Medieval times had no modern scientific methods for combating pestilence; superstition and fear grow powerful in the face of terror. In a real-time setting, the author paints a portrait of cities, towns and villages victimized by a stalking death, where an imperfect science does little to control the raging disease, where bigotry and personal agendas offer irresistible opportunities for vengeance in the guise of sickness, where ignorance breeds its own contagion, inflaming an already panicked public.

Whether the plague is the result of a cyclical resurgence of bubonic plague or an outbreak of more modern monsters like anthrax or Ebola, The Black Death remains an area of intense interest.
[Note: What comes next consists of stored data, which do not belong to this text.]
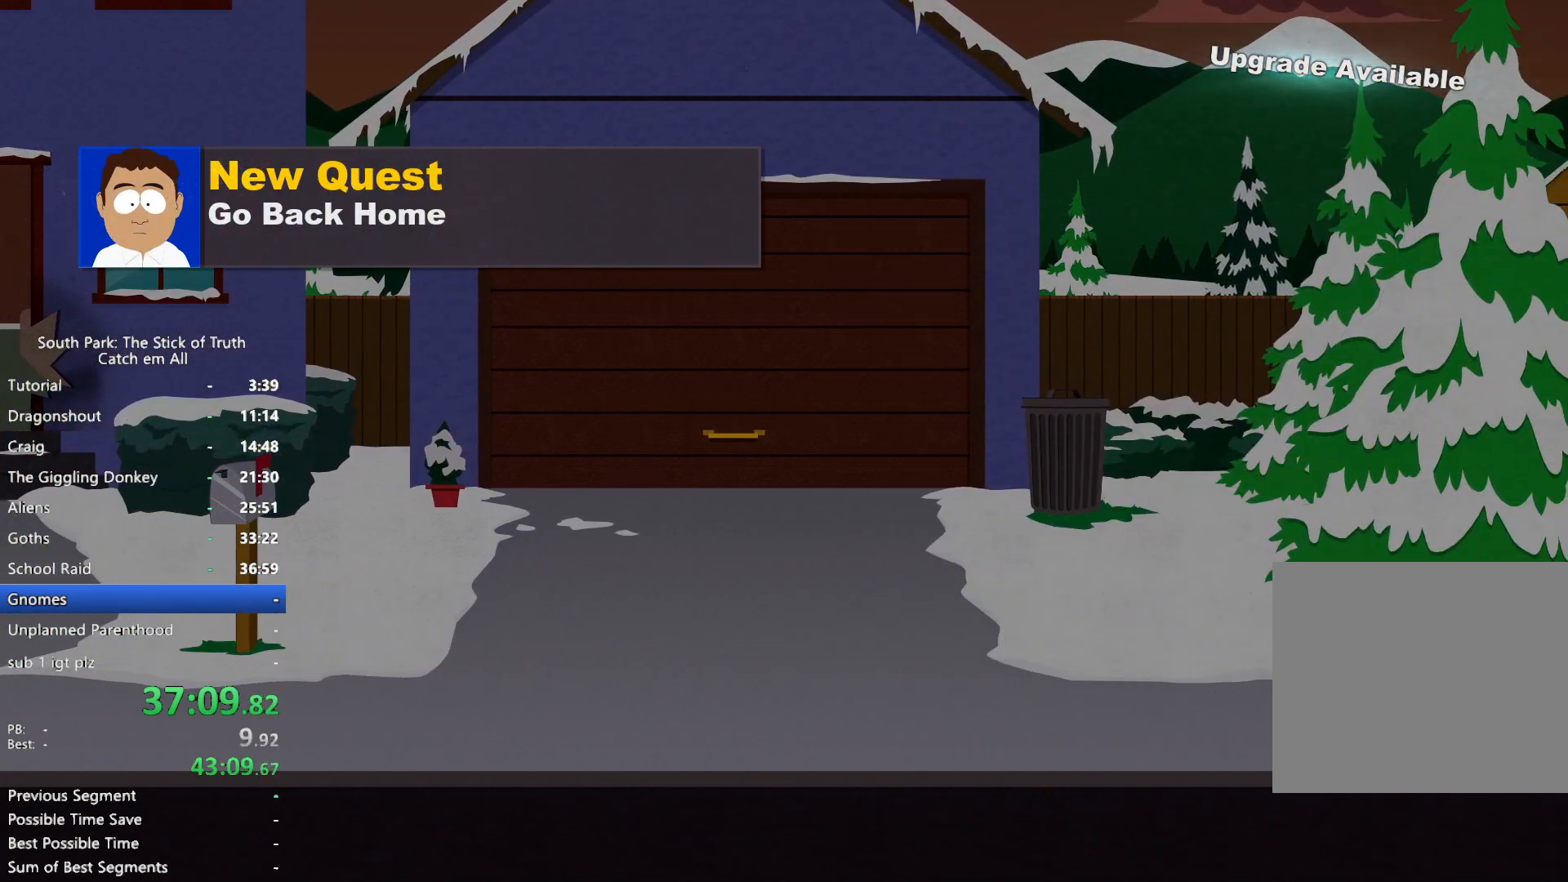
{"buttons": ["B"], "left_stick": "right", "right_stick": "center", "button_events": []}
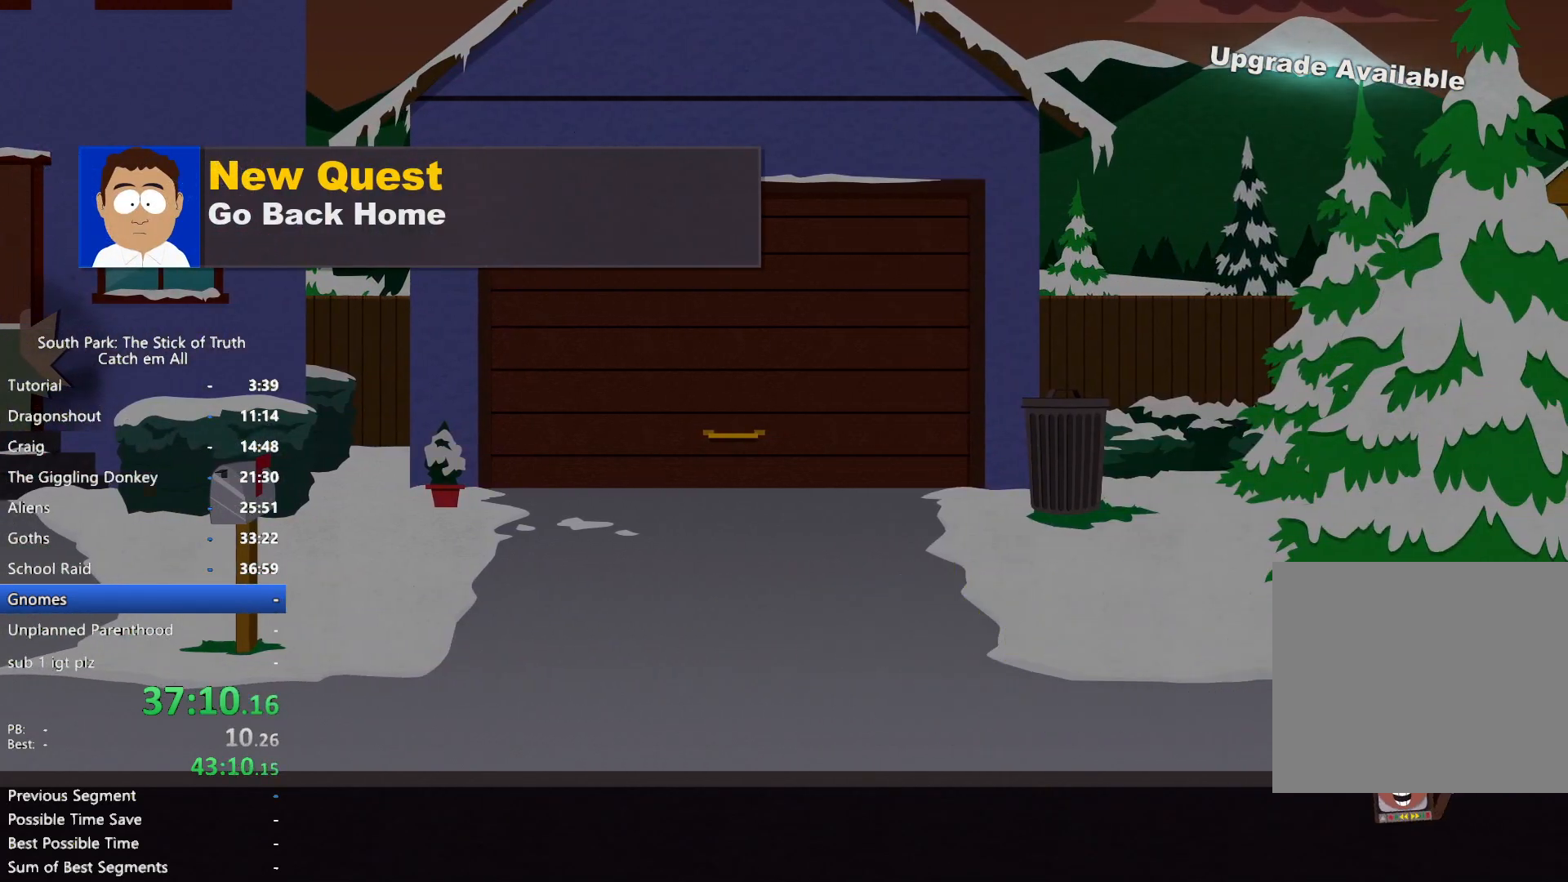
{"buttons": ["B"], "left_stick": "right", "right_stick": "center", "button_events": []}
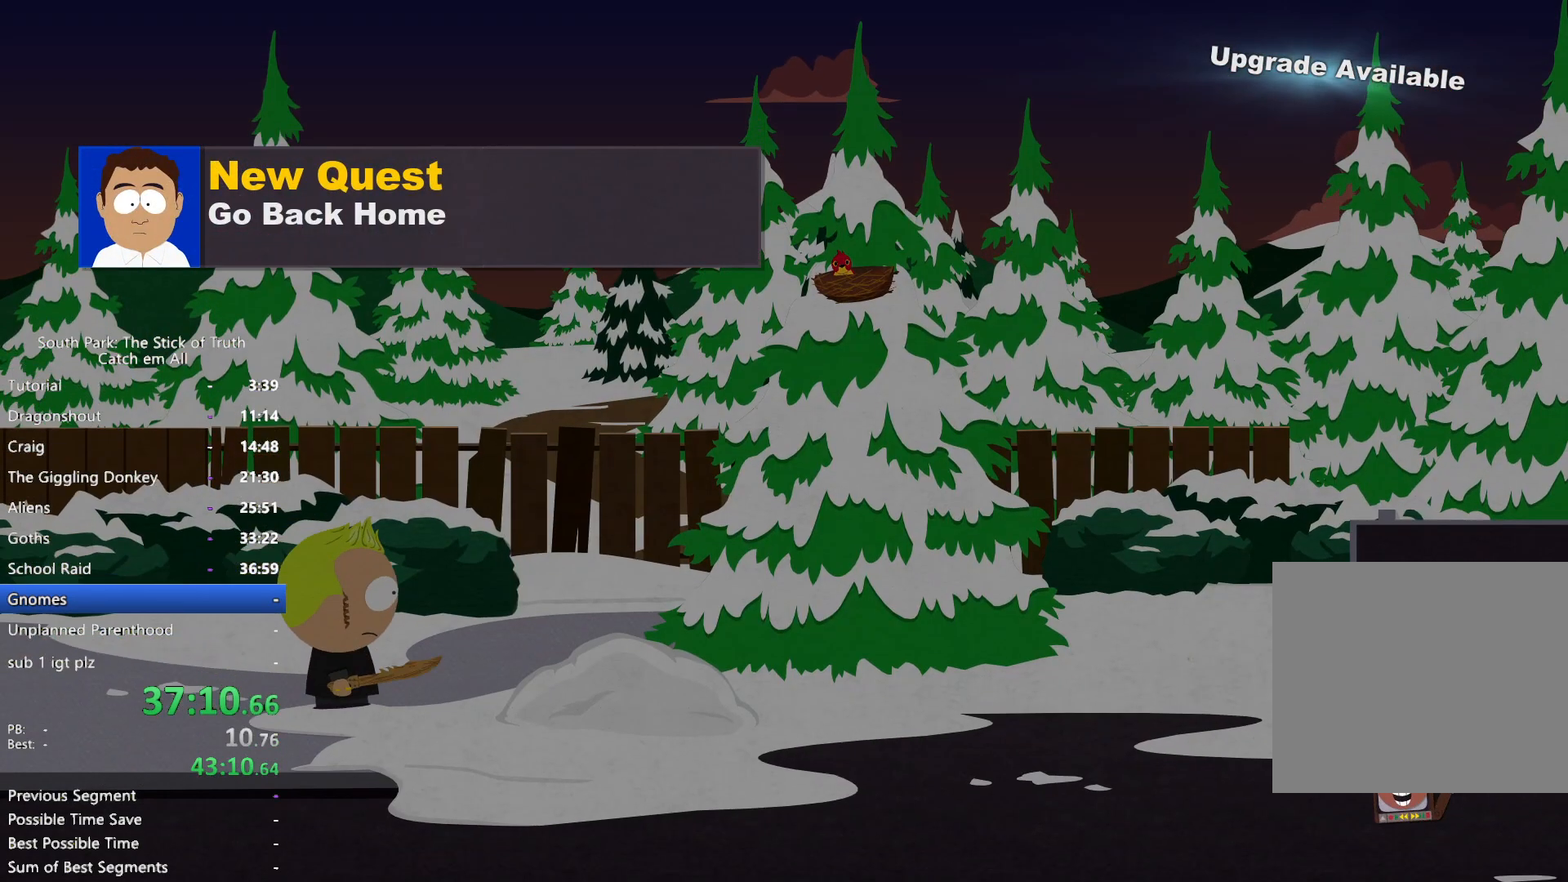
{"buttons": ["B"], "left_stick": "right", "right_stick": "center", "button_events": []}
Through Kelly’s informed writing and thorough research, the pages of history assume immediacy, reaching beyond statistics to reveal the personalities and eccentricities of those who blindly resist their unwelcome guest.

As city after city rallies, determined to persist only to fall, it is this odd chorus of voices, whether in Italy, Paris or Germany, that assign the human face to this sad progress. Scoured for its most intimate secrets, this vast museum yields the lessons of the past, as Kelly evokes a time and place touched by fate, mining the all too flawed responses for a key to the future.